Now Bulls’ new owners are in position, a mini round of licensing is expected to take place within the next ten days where the RFL will consider bids from the leading Championship clubs and Bradford as to who is best suited to being the 14th Super League club.

Much of whether the Bulls’ application is successful will depend on the new owners’ ability take the club forward and counter suggestions that entering administration has given it a competitive advantage.

To offset that, Bulls could forego some of their central distribution, such as television monies, sponsorship funds and revenue from the play-off matches and Grand Finals, over the next two years.

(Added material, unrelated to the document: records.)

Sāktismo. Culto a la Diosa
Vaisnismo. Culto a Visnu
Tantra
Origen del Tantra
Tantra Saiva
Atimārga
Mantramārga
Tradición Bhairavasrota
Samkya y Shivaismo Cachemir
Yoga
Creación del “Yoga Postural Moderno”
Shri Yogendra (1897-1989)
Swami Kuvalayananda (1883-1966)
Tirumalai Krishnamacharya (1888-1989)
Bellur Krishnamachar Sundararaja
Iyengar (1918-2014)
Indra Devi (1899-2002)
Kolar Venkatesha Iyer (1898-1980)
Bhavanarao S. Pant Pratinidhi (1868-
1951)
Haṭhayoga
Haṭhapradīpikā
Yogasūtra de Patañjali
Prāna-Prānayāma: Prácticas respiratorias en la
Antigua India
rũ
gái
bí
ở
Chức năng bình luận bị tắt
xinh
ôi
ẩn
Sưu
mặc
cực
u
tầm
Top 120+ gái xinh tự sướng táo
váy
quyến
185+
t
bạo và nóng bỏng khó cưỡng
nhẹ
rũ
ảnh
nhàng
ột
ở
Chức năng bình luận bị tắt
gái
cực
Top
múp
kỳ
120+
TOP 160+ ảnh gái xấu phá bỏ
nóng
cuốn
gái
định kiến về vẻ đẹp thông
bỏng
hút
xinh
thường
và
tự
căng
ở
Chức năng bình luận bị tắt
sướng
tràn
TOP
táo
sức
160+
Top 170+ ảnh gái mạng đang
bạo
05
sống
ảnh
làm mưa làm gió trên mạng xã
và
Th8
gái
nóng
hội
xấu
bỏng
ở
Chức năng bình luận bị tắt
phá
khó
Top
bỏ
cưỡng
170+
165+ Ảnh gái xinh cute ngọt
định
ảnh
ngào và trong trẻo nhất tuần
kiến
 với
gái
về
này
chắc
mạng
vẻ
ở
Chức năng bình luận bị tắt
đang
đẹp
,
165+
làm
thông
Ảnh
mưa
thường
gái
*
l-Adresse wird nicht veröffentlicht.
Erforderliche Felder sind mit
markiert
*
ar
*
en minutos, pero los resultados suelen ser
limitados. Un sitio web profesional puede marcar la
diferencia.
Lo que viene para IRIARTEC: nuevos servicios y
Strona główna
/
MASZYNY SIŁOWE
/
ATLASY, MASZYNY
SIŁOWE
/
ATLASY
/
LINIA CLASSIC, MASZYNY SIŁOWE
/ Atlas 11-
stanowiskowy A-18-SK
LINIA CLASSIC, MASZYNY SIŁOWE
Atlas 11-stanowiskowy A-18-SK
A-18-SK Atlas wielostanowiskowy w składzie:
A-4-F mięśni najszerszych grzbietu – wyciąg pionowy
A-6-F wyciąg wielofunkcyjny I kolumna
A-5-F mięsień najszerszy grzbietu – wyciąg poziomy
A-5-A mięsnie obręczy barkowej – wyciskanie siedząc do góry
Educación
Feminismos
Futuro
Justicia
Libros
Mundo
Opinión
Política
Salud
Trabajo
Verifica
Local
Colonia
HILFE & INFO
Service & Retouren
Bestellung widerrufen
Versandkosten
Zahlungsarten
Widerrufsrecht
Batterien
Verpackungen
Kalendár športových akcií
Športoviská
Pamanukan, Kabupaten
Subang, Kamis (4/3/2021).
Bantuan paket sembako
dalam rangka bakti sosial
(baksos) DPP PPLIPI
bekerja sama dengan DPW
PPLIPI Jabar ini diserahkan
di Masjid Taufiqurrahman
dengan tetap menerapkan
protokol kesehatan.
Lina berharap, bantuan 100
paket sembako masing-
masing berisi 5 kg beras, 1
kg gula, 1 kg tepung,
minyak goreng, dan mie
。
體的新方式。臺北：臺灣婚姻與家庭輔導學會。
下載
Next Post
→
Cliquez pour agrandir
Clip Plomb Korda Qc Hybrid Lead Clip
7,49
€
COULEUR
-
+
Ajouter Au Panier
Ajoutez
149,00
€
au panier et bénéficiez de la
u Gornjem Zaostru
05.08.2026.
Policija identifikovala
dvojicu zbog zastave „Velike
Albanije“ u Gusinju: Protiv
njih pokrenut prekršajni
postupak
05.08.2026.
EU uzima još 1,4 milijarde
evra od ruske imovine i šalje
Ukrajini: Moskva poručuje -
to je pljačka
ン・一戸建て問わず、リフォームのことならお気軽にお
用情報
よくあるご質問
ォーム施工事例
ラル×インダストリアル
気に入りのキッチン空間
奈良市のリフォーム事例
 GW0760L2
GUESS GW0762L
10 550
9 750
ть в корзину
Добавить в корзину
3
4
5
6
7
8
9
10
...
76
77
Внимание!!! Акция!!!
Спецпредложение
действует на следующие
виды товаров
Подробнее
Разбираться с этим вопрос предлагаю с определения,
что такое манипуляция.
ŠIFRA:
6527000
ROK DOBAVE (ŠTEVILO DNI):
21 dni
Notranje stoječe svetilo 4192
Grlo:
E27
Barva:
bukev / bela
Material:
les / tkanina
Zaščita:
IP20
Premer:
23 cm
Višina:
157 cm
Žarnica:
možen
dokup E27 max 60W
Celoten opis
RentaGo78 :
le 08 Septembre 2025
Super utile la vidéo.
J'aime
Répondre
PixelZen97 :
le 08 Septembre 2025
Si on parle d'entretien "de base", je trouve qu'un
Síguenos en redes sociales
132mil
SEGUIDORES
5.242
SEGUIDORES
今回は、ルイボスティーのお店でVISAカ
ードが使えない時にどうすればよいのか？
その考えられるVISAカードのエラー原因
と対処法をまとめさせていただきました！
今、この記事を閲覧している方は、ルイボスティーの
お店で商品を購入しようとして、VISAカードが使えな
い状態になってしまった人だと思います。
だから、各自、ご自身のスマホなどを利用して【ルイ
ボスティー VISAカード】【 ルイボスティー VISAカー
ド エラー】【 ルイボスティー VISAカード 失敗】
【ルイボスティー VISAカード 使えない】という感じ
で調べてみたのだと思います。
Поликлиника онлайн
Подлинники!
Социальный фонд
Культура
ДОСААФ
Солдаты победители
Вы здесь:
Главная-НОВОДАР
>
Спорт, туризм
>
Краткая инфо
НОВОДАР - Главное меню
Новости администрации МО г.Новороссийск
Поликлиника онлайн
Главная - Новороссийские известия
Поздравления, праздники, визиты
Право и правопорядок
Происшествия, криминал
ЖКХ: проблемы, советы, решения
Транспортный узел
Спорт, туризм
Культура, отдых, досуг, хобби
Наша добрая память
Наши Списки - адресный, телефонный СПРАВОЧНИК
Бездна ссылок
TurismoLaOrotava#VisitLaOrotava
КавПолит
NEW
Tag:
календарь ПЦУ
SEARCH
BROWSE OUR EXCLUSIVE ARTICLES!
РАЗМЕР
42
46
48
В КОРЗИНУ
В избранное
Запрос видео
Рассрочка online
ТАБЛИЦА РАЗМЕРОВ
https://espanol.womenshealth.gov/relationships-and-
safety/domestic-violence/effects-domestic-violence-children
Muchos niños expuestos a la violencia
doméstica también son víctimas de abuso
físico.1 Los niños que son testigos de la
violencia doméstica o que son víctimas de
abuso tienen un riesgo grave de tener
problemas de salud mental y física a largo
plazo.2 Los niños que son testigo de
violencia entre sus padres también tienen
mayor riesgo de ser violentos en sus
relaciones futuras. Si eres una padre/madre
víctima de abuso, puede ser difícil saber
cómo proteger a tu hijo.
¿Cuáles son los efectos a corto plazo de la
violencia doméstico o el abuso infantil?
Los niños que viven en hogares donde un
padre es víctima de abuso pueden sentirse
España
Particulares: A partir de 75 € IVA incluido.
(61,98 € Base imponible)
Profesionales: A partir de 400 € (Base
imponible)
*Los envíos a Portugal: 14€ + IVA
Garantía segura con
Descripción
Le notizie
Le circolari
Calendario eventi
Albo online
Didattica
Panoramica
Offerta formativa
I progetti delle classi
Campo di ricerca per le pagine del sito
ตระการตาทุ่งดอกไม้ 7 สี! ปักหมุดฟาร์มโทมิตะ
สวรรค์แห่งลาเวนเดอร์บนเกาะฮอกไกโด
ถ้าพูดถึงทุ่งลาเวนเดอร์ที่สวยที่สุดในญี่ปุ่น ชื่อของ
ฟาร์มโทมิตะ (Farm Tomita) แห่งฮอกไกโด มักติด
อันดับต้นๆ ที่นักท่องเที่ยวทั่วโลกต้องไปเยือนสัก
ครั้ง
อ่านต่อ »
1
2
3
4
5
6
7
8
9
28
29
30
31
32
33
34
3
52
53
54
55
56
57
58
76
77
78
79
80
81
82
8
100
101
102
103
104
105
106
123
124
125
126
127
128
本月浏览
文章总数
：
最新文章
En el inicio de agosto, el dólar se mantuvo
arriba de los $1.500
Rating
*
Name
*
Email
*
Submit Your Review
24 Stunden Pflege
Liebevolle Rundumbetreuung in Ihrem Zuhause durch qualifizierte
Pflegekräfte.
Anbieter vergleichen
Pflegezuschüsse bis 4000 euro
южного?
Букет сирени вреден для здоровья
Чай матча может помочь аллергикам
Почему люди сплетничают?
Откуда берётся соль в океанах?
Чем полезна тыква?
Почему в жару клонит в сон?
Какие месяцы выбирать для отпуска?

Supporters’ trust Bullbuilder, which has played a vital role in raising cash during the Quest for Survival campaign and has since raised around £20,000 for a staff Hardship Fund, welcomed the long-awaited change of ownership and said it hoped it could work closely with Mr Khan and Mr Sutcliffe.

Spokesman Michael Farren said: “Safeguarding the future of Bradford Bulls was paramount and hopefully the new owners can now take the club forward to ensure we remain in Super League.”

Bulls’ coach Mick Potter, who has been working on a voluntary basis since being made redundant by administrator Brendan Guilfoyle, greeted news of a change of ownership with cautious optimism and said the new era could yet open the door for him to be reinstated as a paid coach.

The Australian has been linked to the vacant New Zealand Warriors’ job, but Mr Sutcliffe stated earlier this week that he hoped Mr Potter would stay at Odsal .

“It looks positive and I would certainly talk to the proposed new owners to see what their plans were for the club before I worry about myself,” he said.

“Their credentials are good as far as business is concerned and understanding politics.

“At the moment, I’m in the dark to a degree as to what’s going to happen and what job roles are going to be allocated to whom in any new set-up.

“Let’s take one step at a time and see what happens.”

Jont administrator Brendan Guilfoyle said: “This is a great achievement for Bradford Bulls, the players, fans and the city of Bradford.

“My main duty as administrator is to get the best return for creditors - and this was the best deal on the table. Omar Khan has also passed the Rugby Football League’s test as being a ‘fit and proper person’ to run a rugby club as well as being a passionate fan of the Bulls.

“I am really pleased that we were able to retain the playing squad without selling off young stars - which in the end was a crucial decision to achieve the sale.

“There are many people to thank in making this deal possible, not least employees, coaches and the interim chief executive who have all been working without pay. But I’m sure they would join me in saying the fans’ support has been outstanding and they have played a major part in this rescue. And through all this the players have won an extraordinary string of matches."